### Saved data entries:
╔══
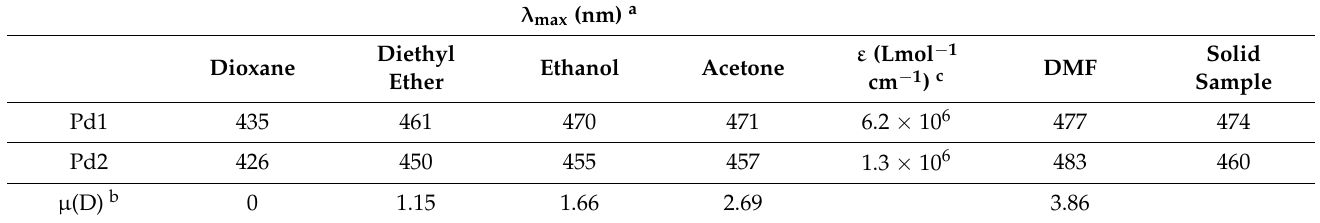
Table 1. UV-VIS absorption maxima for Pd1 and Pd2 in solvents at different polarities and as solid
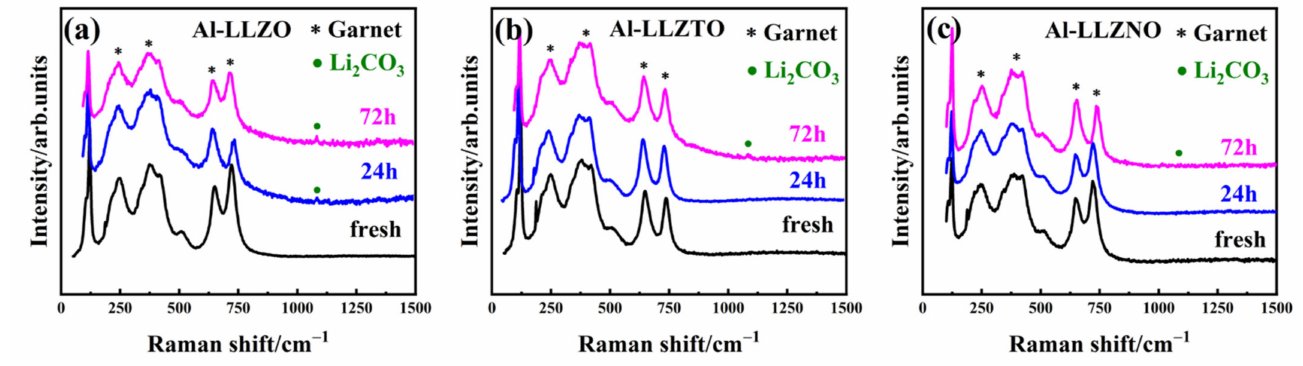
Figure 3. Raman spectra of as-prepared, 24 h air-exposed, and 72 h air-exposed ( a ) Al-LLZO, ( b ) Al-LLZTO, and ( c )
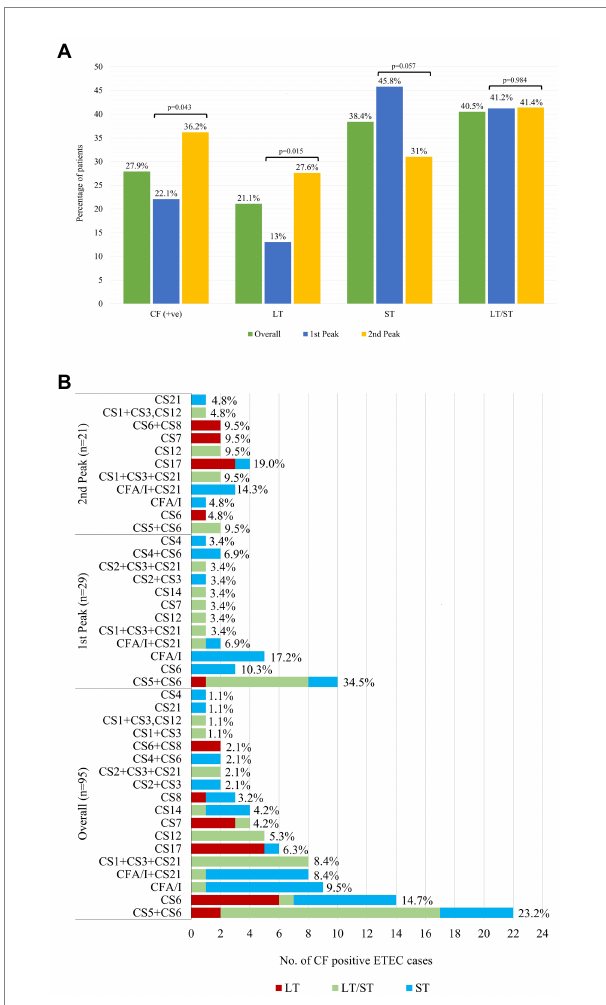
FIGURE 2 Distribution of ETEC enterotoxins (LT, ST, LT/ST) and colonization factors (CFs). (A) Overall Distribution of ETEC enterotoxins (LT, ST, LT/ ST) and colonization factors (CFs) along with the peaks. Comparison of the enterotoxin type (LT, ST and LT/ST) and colonization factors (CFs) isolates between the first and second peak was done using Chi square test at 5% level of significance. (B) Distribution of ETEC Colonization Factors (CFs) as per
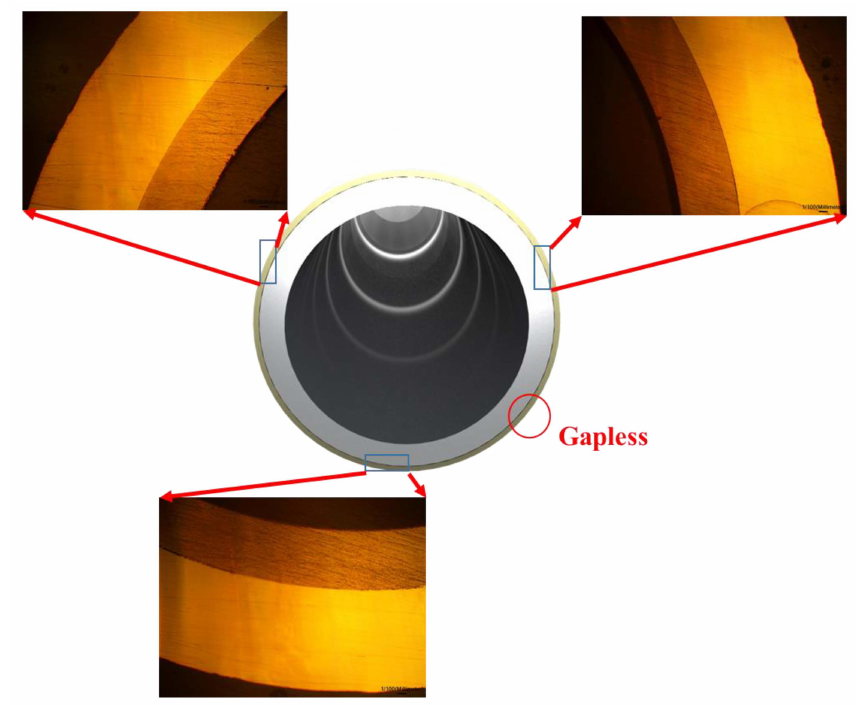
Figure 5. Optical microscopy image of PST without heat treatment. Schematic of the PST manufacturing process by swaging.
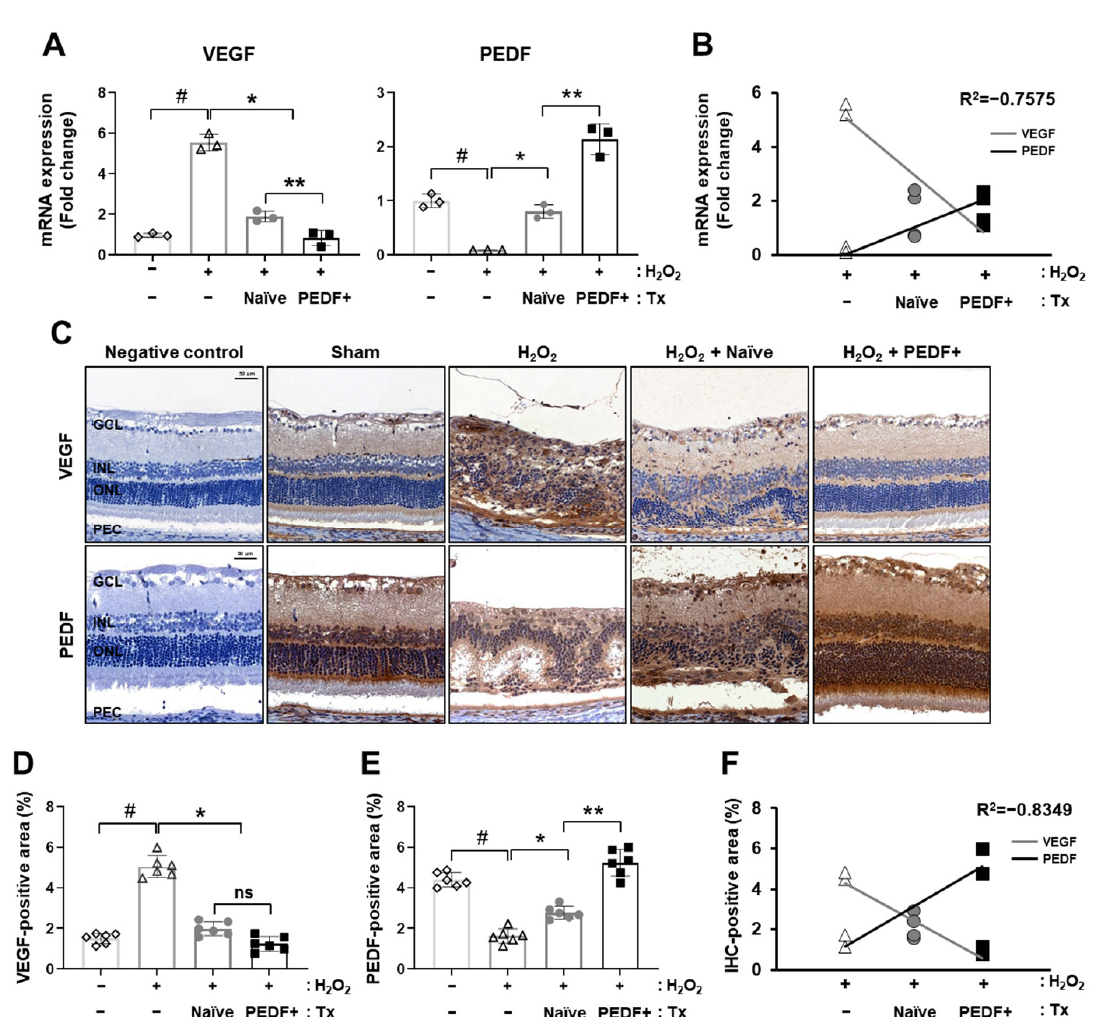
Figure 3. PD-MSCs PEDF balanced VEGF and PEDF levels in a H 2 O 2 -induced rat model. The mRNA expression of ( A ) VEGF and PEDF in H 2 O 2 -injured rat retinas after naïve PD-MSC (H 2 O 2 + Naïve) and PD-MSC PEDF (H 2 O 2 + PEDF+) transplantation. ( B ) The negative correlation between VEGF and PEDF was determined by qRT-PCR. ( C ) IHC staining and the intensities of ( D ) VEGF and ( E ) PEDF in the rat retina ( n = 6/group). ( F ) The negative correlation between VEGF and PEDF was determined by the percentages of IHC-positive areas (%). The data represent the mean ± SD and were analyzed by one-way ANOVA. # p < 0.05 vs. Sham ( − ), * p < 0.05 vs. H 2 O 2 , ** p < 0.05 vs. H 2 O 2 + Naïve.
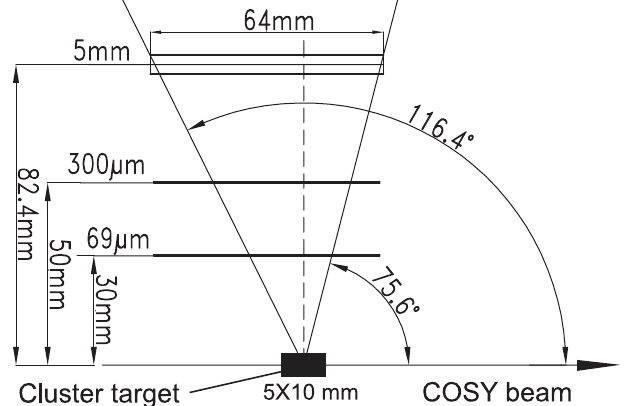
FIG. 4. Top view of the STT, consisting of three layers of different thickness. The approximate extension of the cluster target beam in the x - z plane is indicated, along with the approxi- mate polar angles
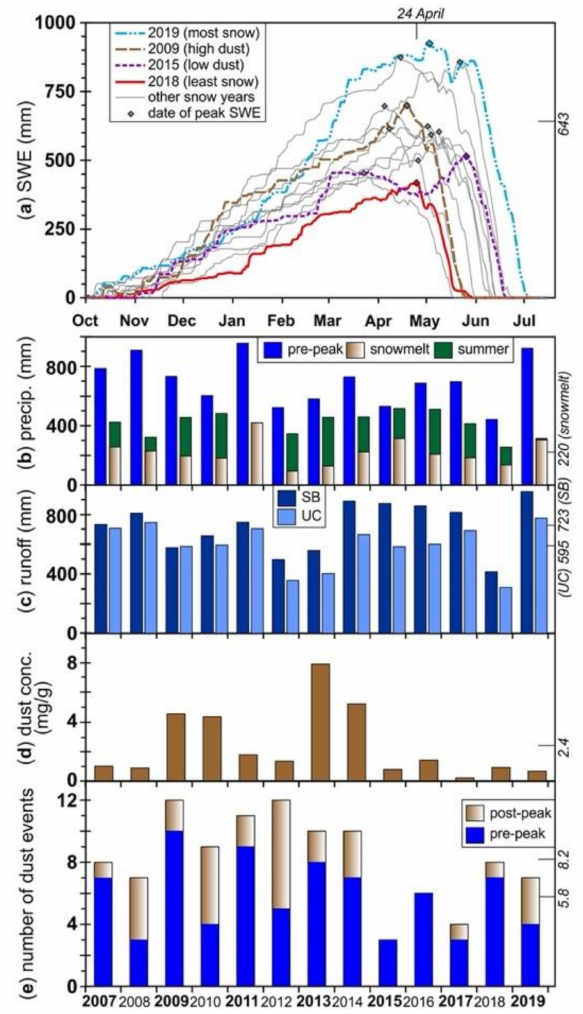
Figure 3. Snow and related data from WY2007 to WY2019 illustrating ( a ) daily SWE from Red Mountain Pass SNOTEL highlighting WY2019 as the maximum peak SWE, WY2009 as a high dust year, WY2015 as a low dust year, and WY2018 as the minimum peak SWE for the period of record (other years are in grey), ( b ) annual total precipitation at SASP divided as pre-peak SWE, and post- peak SWE divided into during and after (summer) snowmelt, ( c ) the annual runoff volume at SBB and the Uncompahgre River (UC), ( d ) the year-end dust concentrations, and ( e ) the number of dust events recorded at SASP observed pre- and post-peak SWE. The mean for each time series is noted on the top or right vertical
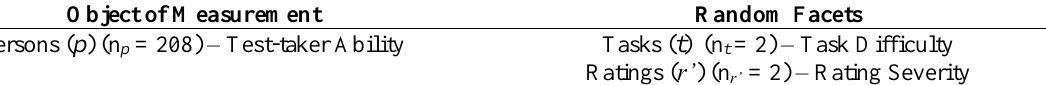
Two-Facet Fully Crossed Design - Random Facets, Object of Measurement Object of Measurement Random Facets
╚══
Return all the data exactly, pictures omitted.

### Response area:
Table 1. UV-VIS absorption maxima for Pd1 and Pd2 in solvents at different polarities and as solid
Figure 3. Raman spectra of as-prepared, 24 h air-exposed, and 72 h air-exposed ( a ) Al-LLZO, ( b ) Al-LLZTO, and ( c )
FIGURE 2 Distribution of ETEC enterotoxins (LT, ST, LT/ST) and colonization factors (CFs). (A) Overall Distribution of ETEC enterotoxins (LT, ST, LT/ ST) and colonization factors (CFs) along with the peaks. Comparison of the enterotoxin type (LT, ST and LT/ST) and colonization factors (CFs) isolates between the first and second peak was done using Chi square test at 5% level of significance. (B) Distribution of ETEC Colonization Factors (CFs) as per
Figure 5. Optical microscopy image of PST without heat treatment. Schematic of the PST manufacturing process by swaging.
Figure 3. PD-MSCs PEDF balanced VEGF and PEDF levels in a H 2 O 2 -induced rat model. The mRNA expression of ( A ) VEGF and PEDF in H 2 O 2 -injured rat retinas after naïve PD-MSC (H 2 O 2 + Naïve) and PD-MSC PEDF (H 2 O 2 + PEDF+) transplantation. ( B ) The negative correlation between VEGF and PEDF was determined by qRT-PCR. ( C ) IHC staining and the intensities of ( D ) VEGF and ( E ) PEDF in the rat retina ( n = 6/group). ( F ) The negative correlation between VEGF and PEDF was determined by the percentages of IHC-positive areas (%). The data represent the mean ± SD and were analyzed by one-way ANOVA. # p < 0.05 vs. Sham ( − ), * p < 0.05 vs. H 2 O 2 , ** p < 0.05 vs. H 2 O 2 + Naïve.
FIG. 4. Top view of the STT, consisting of three layers of different thickness. The approximate extension of the cluster target beam in the x - z plane is indicated, along with the approxi- mate polar angles
Figure 3. Snow and related data from WY2007 to WY2019 illustrating ( a ) daily SWE from Red Mountain Pass SNOTEL highlighting WY2019 as the maximum peak SWE, WY2009 as a high dust year, WY2015 as a low dust year, and WY2018 as the minimum peak SWE for the period of record (other years are in grey), ( b ) annual total precipitation at SASP divided as pre-peak SWE, and post- peak SWE divided into during and after (summer) snowmelt, ( c ) the annual runoff volume at SBB and the Uncompahgre River (UC), ( d ) the year-end dust concentrations, and ( e ) the number of dust events recorded at SASP observed pre- and post-peak SWE. The mean for each time series is noted on the top or right vertical
Two-Facet Fully Crossed Design - Random Facets, Object of Measurement Object of Measurement Random Facets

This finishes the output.